What this task involves.
Locate each of the lines below that contains the string "personas", and copy those lines in full.

==== Supplied information

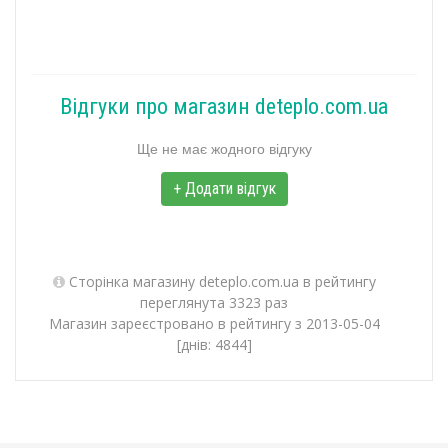
Відгуки про магазин deteplo.com.ua
Ще не має жодного відгуку
+ Додати відгук
Сторінка магазину deteplo.com.ua в рейтингу
переглянута 3323 раз
Магазин зареєстровано в рейтингу з 2013-05-04
[днів: 4844]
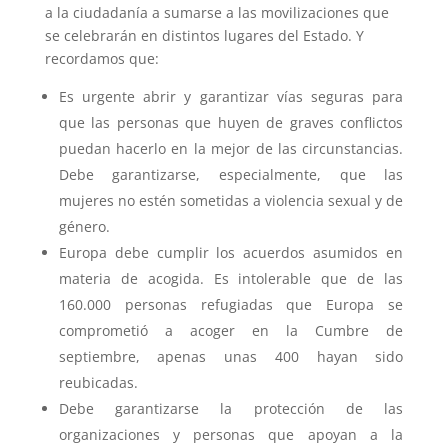
a la ciudadanía a sumarse a las movilizaciones que
se celebrarán en distintos lugares del Estado. Y
recordamos que:
Es urgente abrir y garantizar vías seguras para
que las personas que huyen de graves conflictos
puedan hacerlo en la mejor de las circunstancias.
Debe garantizarse, especialmente, que las
mujeres no estén sometidas a violencia sexual y de
género.
Europa debe cumplir los acuerdos asumidos en
materia de acogida. Es intolerable que de las
160.000 personas refugiadas que Europa se
comprometió a acoger en la Cumbre de
septiembre, apenas unas 400 hayan sido
reubicadas.
Debe garantizarse la protección de las
organizaciones y personas que apoyan a la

========

Written answer.
que las personas que huyen de graves conflictos
160.000 personas refugiadas que Europa se
organizaciones y personas que apoyan a la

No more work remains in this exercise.